Altman singled out nursing as a profession that will be difficult to automate. Despite advances in robotics and AI, he believes the human connection in healthcare is irreplaceable.
“A job that I'm confident will not be that impacted is like nurses,” he said. “I think people really want the deep human connection with a person in that time and no matter how good the advice of the AI is... you will really want that.”
Altman also reflected on the broader shift in the labour market. Historically, about half of all jobs have significantly changed every 75 years.
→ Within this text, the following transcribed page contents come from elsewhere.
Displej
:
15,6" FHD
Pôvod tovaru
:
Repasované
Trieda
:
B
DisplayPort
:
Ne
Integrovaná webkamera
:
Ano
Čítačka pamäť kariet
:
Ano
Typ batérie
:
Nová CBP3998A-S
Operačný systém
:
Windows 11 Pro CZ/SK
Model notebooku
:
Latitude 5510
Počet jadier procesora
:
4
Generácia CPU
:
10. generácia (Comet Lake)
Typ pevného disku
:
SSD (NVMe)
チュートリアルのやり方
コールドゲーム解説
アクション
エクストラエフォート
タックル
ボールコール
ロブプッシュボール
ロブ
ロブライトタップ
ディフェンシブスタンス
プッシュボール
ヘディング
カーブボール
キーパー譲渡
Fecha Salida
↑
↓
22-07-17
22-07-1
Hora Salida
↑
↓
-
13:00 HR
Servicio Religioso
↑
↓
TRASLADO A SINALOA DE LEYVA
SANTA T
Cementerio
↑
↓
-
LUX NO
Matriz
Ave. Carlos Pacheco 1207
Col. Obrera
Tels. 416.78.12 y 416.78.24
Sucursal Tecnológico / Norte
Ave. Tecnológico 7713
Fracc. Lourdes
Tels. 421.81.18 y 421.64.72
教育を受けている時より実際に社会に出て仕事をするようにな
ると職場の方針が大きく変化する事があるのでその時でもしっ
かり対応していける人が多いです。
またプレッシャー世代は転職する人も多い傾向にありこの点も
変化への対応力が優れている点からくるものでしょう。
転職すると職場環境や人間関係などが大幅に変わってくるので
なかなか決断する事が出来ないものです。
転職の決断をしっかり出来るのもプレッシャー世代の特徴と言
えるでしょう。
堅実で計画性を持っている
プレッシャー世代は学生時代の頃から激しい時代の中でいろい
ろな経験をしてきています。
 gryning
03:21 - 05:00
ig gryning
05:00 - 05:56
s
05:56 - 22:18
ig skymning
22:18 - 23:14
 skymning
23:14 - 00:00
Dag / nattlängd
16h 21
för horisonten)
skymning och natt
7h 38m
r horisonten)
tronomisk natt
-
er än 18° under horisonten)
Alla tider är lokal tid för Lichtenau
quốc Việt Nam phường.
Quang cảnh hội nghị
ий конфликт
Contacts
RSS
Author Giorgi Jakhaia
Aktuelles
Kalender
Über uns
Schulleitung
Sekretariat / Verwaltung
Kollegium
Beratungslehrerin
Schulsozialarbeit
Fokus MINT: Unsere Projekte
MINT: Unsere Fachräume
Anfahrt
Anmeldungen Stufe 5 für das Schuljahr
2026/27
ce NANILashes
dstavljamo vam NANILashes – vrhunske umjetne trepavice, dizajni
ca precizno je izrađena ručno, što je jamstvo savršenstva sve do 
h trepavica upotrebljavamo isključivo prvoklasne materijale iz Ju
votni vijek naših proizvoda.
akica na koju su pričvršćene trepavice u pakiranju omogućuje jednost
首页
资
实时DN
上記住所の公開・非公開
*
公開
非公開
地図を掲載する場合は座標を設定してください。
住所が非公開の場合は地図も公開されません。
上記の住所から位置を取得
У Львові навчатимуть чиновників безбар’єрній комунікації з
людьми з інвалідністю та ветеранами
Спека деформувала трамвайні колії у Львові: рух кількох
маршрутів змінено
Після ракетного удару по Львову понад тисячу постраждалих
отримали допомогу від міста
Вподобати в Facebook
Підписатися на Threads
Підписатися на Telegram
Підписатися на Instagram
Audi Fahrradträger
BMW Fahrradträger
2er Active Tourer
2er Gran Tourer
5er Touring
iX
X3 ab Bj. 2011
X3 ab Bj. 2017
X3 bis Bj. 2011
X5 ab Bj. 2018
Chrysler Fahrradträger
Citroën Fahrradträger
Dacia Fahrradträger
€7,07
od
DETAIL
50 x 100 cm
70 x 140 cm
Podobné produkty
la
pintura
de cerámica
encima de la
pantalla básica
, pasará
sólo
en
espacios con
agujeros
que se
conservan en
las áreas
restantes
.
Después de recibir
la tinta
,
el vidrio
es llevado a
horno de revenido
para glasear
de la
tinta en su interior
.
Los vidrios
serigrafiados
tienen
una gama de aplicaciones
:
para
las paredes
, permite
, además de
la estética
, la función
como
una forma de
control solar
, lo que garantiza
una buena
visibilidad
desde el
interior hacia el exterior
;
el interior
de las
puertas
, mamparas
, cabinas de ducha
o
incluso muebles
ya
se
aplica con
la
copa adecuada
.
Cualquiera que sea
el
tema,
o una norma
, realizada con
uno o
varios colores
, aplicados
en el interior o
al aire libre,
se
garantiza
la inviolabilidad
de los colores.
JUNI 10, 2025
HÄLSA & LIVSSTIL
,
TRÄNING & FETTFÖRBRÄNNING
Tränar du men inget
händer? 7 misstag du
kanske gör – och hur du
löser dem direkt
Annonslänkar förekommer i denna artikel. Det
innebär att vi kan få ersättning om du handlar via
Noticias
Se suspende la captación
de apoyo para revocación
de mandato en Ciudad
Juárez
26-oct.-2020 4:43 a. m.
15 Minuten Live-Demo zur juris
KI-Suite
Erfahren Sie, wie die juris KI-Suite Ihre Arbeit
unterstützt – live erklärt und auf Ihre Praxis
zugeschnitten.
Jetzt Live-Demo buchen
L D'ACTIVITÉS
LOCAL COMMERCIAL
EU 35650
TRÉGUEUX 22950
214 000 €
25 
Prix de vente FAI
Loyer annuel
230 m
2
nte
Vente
He suggested AI may accelerate that cycle dramatically.
“My controversial take would be that this is going to be like a punctuated equilibrium moment where a lot of that will happen in a short period of time,” he said.
Yet, he stressed that new kinds of work will emerge, many of which are hard to imagine today. He pointed to the rise of tools like ChatGPT, which would have been inconceivable two decades ago.
Experts argue that adaptation will be critical to navigating this disruption. That means education systems and employers will need to help workers reskill, retrain and integrate AI into their daily roles.
In the UAE, the government has already announced AI into public school curricula for the 2025–2026 academic year. Students from kindergarten through Grade 12 will learn about AI concepts, practical applications and the ethical challenges the technology raises.
Separately, a joint report from Dubai’s Department of Economy and Tourism (DET) and the Knowledge and Human Development Authority (KHDA) identified which professions are most secure in an AI-driven world. It listed AI and machine learning specialists, robotics engineers, nurses, teachers and doctors as safe bets.
By contrast, it warned that customer support agents, telemarketers and bank tellers face higher risk of displacement, echoing Altman’s own concerns.